When someone mentions Southern cuisine, the dishes that have always sprung my mind are fried chicken, grits, biscuits and gravy. Yes, they don’t exactly scream “healthy.” Luckily, collard greens, the trusty vegetable staple, are an exception.
Collards are a member of the same family, which includes some of my favorite veggies such as Kale, Brussels Sprouts, and Cabbage. It’s extremely low in calories (35 calories in half a cup of cooked greens) Really, I looked it up! They’re rich in calcium, dietary fiber, and vitamins E, A, K, and C. Thanks to their many nutrients, collard greens have been associated with cancer prevention, detox support, heart health, and digestive support. May be with all this good that Collard Greens brings must be why most recipes add pork products! Hmmmmmm?
When you are a your local food market select greens with firm, vibrant green leaves for maximum freshness and highest-quality nutrients. Avoid greens that have yellowed or browned. There is a season that is best for collards and that season here in the south is in the cooler months starting around October. The farmers I know say the frost sweetens the collards and converts some of the starches to sugars and makes them more digestible.
Cooking them is a must, they are too tough to eat raw. The ingredients for the best collard greens recipes include onion and garlic, and some kind of smoked meat as a flavoring. You can make collard greens with bacon, ham hocks or I have even done them with leftover turkey from thanksgiving.

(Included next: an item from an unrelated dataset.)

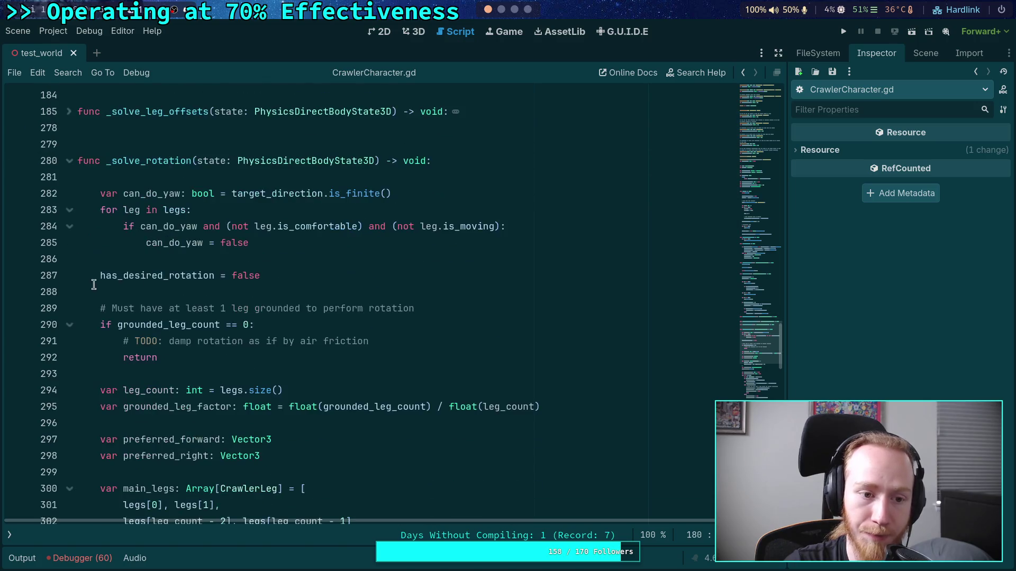
left_click(67, 161)
scroll(134, 320, "up", 10)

A single bunch of cut collards produces a hefty mountain that will fill your pot to the top, but don’t worry, they cook down by less than half. Because collard greens are quite tough, they take longer to cook than most other greens.

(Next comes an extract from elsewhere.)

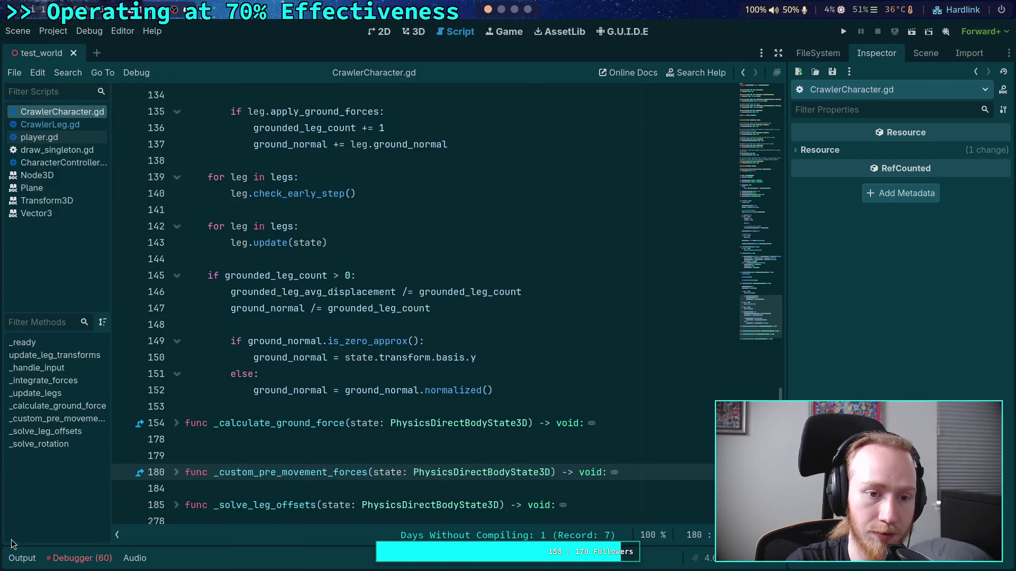
left_click(32, 125)
left_click(117, 535)
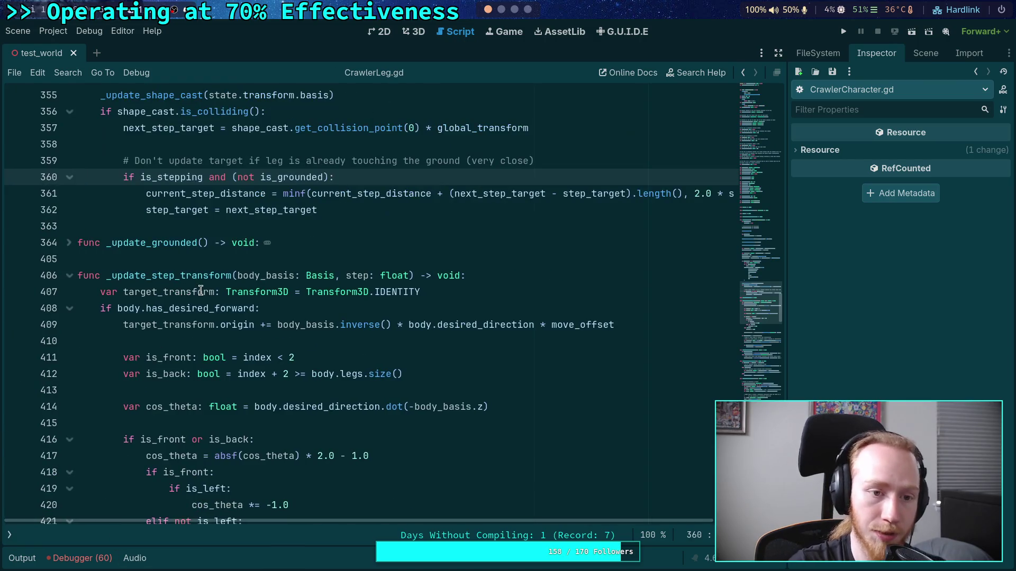
scroll(233, 275, "up", 3)
scroll(224, 283, "down", 3)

(Always a great day when Nat Bradford of Bradford Family Farms shows up with amazing Collard Greens just picked)
To make top-notch Collards, two things are certain: the greens must be sturdy and the cooking liquid must be richly flavored and smoky. Beyond that, there are choices. Some of the Chefs I know and respect add heat to their greens with pepper pods, crushed red pepper flakes, ground cayenne, hot pepper vinegar, or some combination of these things. Some people temper the bitterness of their greens with a little (or a lot) of sugar, cane syrup, or sorghum. Go with what you know and crave. Remember Everyone can cook; Thanks Chef Gusteau!!
Make-ahead note: Collard Greens are almost always better when made at least one day ahead and seem to improve with age. Check the seasoning each time you reheat them. They usually need a splash of vinegar or a touch of butter.
Yield: 4-6 servings.
6 slices thick-cut bacon
4 bundles fresh collard greens (approximately 6 cups leaves, washed well)
1 small onion, chopped
4 cups chicken stock or canned broth
4 cups water
¼ cup apple cider vinegar
1 teaspoon kosher salt
2-3 each ham hocks
1 tablespoon brown sugar
Cook bacon in skillet until crispy. Remove bacon from pan and set aside. Save drippings. Remove stem from each collard leaf. This can be done by cutting the stem out or by tearing the leaves away from the stem. Wash collards thoroughly to remove all sand, grit, and dirt. Stack leaves on top of each other and roll. Cut collards in 2-inch-wide strips.
Heat skillet with bacon drippings, and add cut collards and chopped onion. Sauté collards and onions for 5 to 10 minutes. In a heavy stockpot, add chicken broth, water, vinegar, salt, ham hocks, and brown sugar. Add collards and onions. Simmer for 1 to 2 hours or until collards are tender. Remove the ham hocks and pick the meat off the bone and fold back in with the cooked bacon.